Although there has been
more openness to international diversification, for instance in
Nordic currencies.

“The asset allocation we
propose includes a significant exposure to foreign equities that
are not currency hedged. The recommended fixed income exposure is
essentially in domestic currencies because the currency volatility
is not rewarded by sufficiently higher yields.
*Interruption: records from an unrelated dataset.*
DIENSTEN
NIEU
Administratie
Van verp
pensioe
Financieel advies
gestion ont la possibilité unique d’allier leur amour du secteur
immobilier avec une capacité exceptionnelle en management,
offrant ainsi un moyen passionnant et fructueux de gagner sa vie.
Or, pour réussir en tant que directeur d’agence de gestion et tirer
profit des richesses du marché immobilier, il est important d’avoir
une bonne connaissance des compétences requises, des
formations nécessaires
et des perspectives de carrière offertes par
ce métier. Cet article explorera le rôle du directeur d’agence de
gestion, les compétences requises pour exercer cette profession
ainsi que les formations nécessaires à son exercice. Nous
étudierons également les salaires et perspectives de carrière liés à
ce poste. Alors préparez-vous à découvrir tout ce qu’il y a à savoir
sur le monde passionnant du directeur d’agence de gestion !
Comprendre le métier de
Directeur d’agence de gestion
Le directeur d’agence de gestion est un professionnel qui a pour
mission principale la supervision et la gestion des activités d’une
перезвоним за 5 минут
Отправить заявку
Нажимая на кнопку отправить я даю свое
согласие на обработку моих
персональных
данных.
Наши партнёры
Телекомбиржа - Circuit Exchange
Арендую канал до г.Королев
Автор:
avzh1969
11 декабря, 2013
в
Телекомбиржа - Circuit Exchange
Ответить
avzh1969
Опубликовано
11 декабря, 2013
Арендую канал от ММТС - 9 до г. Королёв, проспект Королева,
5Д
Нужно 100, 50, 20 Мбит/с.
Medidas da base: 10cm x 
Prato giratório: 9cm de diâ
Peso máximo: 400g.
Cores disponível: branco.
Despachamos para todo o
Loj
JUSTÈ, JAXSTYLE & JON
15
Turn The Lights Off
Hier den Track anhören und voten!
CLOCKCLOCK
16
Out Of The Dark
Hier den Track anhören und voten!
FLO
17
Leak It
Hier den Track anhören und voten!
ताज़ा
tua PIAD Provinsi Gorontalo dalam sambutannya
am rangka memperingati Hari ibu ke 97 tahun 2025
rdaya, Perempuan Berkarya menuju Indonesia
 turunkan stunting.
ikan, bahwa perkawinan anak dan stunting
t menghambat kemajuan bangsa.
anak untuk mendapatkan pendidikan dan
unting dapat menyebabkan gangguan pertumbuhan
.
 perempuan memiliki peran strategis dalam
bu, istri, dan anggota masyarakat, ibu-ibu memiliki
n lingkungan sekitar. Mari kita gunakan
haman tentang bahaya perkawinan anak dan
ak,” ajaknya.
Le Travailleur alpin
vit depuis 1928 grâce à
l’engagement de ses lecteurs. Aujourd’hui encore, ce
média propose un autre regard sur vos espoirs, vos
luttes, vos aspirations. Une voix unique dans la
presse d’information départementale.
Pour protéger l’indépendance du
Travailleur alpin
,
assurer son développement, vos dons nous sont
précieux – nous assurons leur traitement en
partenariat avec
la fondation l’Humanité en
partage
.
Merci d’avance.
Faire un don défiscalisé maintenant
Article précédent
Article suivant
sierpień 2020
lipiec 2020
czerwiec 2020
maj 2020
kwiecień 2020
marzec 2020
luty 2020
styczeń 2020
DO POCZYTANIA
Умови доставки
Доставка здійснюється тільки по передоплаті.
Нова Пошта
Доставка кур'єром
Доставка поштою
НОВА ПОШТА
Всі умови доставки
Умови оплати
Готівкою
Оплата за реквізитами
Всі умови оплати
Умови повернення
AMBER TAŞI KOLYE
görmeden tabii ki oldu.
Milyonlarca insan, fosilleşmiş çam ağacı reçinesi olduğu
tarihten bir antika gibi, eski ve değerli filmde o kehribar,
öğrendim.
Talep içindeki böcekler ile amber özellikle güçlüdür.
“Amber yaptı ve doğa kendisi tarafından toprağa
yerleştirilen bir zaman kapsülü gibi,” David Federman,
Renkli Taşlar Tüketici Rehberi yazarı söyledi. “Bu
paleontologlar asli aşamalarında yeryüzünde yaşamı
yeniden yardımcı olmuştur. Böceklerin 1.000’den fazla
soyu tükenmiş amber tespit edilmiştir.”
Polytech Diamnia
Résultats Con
Keeping the
portfolio within controllable risk boundaries is the
rationale.”

When asked whether
increased demand for investments in emerging markets will encourage
clients to move some of their cash holdings into renminbi or
Singapore dollars, Duret observes that while private clients are
acknowledging that the Chinese currency will have a more
internationalised market, they are also admitting that this process
is slow.

“Asian clients are
naturally more open to this development,” he says.

“For most private
clients, exposure outside their base currency remains driven by an
interest in assets and not by a pure currency exposure.”

While Swiss private bank
Bank Sarasin advises international on diversification, some of its
clients switched all their assets to Swiss francs during the euro
crisis of August 2011 “to protect their purchasing power”, observes
chief strategist Philipp Baertschi.

Bank Sarasin’s head of
portfolio management, Othmar Keiser, outlines the bank’s approach
to foreign exchange.

“In fixed income
securities we do not recommend taking risks generally,” he
says.

“We assume performance
advantages of interest rates are being evaporated by currency
fluctuations in the long run, although short-term investments (or
currency hedges) and investments in emerging currencies might be
beneficial for overall portfolio risk management,” he says.

 

Asian shift some
way off

Baertschi and Keiser agree
that any major shift towards the Chinese or Singaporean currencies
is some way off.

 “The renminbi in
particular is not freely tradable and the Singapore dollar is quite
a small currency in terms of trading volume.”

“US and European clients
can usually access diversified emerging markets instruments via
dollar or euro.”

In terms of recent
trends, Audrey Childe-Freeman, global head of currency strategy at
JP Morgan Private Bank, refers to the Swiss franc having become
much less of a one way upward trade than it was this time last year
as a result of the maximum exchange rate imposed in September 2011
and mounting deflationary forces.

She describes currency
diversification as an appealing way to get exposure to countries on
which JP Morgan has long term, structurally bullish economic
views.

“We believe in the long
term Asia story and currency diversification is a good way to
implement that view. In particular, notwithstanding a more
symmetric trading outlook for the next three to six months, we are
also of the view that the renminbi will pursue its gradual
appreciation trend of the past few months.”

Childe-Freeman adds that
“one of our very few reservations on the Singapore dollar safe
haven argument relates to the relatively small size of its market,
implying a potential lack of liquidity at times of market
stress”.

She concludes that
irrespective of domestic cyclical considerations, the dollar, euro,
sterling and Swiss franc remain the core currencies in most
currency diversification strategies.

“You still want to hold
the dollar for its ultimate safe haven status, the euro for its
highly liquid virtues and sterling for its highly liquid virtues
and as a way of maintaining exposure to Europe without suffering
any eurozone existentialist jitter.

“The Swiss franc has
become more ‘of a special case’ considering the Swiss National
Bank’s ceiling, but it remains in the core currencies bloc and will
be bid at times of eurozone deterioration,” she adds.